** Brief **
Reproduce every line below word for word, from the first one down to and including the line that contains "5,000 metres walk".

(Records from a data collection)

=-=-=-=-=

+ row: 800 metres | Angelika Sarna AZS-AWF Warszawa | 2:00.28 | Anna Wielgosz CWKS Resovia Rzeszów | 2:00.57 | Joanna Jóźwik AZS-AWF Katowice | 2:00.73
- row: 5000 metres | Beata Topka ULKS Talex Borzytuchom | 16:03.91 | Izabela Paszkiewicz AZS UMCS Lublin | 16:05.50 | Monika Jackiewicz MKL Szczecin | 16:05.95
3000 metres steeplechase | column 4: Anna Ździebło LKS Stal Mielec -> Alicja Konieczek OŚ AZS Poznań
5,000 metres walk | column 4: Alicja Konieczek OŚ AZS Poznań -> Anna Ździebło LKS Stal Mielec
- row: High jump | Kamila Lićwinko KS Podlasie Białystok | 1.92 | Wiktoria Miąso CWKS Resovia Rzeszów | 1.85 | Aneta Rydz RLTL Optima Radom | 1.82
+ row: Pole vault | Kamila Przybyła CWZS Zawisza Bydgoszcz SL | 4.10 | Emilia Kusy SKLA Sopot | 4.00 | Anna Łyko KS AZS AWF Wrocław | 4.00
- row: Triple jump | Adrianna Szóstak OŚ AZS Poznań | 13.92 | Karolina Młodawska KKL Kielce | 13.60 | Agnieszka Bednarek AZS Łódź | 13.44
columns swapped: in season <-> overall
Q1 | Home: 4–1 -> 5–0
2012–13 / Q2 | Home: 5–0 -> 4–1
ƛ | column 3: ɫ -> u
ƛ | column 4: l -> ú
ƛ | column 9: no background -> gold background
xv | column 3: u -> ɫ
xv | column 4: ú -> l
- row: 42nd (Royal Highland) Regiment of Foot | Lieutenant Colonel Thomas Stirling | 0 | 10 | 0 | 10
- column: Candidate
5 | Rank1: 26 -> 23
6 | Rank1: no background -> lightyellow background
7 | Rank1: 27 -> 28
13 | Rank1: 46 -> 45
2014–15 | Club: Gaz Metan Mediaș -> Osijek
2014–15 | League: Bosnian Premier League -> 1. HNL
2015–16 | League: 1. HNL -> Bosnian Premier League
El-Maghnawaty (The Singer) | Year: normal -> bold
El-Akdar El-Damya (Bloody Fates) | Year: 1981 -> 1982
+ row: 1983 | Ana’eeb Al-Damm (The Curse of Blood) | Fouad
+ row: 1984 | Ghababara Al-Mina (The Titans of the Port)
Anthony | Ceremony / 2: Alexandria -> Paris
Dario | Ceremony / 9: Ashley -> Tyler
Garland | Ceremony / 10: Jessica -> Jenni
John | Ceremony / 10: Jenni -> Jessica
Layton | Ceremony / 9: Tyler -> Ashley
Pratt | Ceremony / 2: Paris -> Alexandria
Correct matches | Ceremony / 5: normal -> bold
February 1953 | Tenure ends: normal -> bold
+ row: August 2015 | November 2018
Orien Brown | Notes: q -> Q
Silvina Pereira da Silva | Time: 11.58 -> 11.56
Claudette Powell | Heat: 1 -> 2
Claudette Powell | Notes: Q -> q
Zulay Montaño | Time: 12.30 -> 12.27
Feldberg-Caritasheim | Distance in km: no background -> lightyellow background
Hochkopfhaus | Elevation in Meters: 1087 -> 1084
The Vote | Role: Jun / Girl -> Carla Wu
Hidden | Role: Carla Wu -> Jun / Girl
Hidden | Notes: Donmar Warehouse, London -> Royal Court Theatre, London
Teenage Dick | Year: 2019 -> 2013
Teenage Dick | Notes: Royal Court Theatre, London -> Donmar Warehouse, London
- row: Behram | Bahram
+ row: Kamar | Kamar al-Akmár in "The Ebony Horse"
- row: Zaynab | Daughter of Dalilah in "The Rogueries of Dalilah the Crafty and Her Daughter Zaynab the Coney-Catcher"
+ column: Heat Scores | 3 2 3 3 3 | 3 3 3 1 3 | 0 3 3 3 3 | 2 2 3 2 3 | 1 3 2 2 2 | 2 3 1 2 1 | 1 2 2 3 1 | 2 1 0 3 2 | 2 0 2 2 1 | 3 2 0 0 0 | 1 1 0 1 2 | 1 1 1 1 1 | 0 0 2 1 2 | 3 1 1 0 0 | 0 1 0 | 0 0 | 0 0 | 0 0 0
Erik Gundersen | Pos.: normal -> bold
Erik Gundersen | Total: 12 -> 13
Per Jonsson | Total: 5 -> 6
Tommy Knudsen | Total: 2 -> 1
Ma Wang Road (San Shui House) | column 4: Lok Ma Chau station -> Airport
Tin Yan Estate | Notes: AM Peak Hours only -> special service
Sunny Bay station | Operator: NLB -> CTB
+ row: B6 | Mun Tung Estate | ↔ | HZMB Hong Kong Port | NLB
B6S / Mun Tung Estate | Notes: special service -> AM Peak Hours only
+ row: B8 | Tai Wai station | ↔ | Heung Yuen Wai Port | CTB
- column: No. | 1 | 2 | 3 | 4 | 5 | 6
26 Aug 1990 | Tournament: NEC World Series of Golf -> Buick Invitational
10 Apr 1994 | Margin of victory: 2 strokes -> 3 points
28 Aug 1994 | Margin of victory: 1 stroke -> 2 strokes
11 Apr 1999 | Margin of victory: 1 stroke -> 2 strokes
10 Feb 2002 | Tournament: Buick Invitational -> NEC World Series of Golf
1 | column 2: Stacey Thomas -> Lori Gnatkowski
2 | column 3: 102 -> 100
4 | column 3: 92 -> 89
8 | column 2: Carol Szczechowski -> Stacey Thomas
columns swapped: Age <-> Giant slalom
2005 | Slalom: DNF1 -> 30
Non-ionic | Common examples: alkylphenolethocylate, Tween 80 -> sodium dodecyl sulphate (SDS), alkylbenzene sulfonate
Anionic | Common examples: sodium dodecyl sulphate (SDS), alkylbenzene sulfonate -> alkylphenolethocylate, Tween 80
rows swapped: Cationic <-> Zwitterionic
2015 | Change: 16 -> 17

=-=-=-=-=

** Finished task **
+ row: 800 metres | Angelika Sarna AZS-AWF Warszawa | 2:00.28 | Anna Wielgosz CWKS Resovia Rzeszów | 2:00.57 | Joanna Jóźwik AZS-AWF Katowice | 2:00.73
- row: 5000 metres | Beata Topka ULKS Talex Borzytuchom | 16:03.91 | Izabela Paszkiewicz AZS UMCS Lublin | 16:05.50 | Monika Jackiewicz MKL Szczecin | 16:05.95
3000 metres steeplechase | column 4: Anna Ździebło LKS Stal Mielec -> Alicja Konieczek OŚ AZS Poznań
5,000 metres walk | column 4: Alicja Konieczek OŚ AZS Poznań -> Anna Ździebło LKS Stal Mielec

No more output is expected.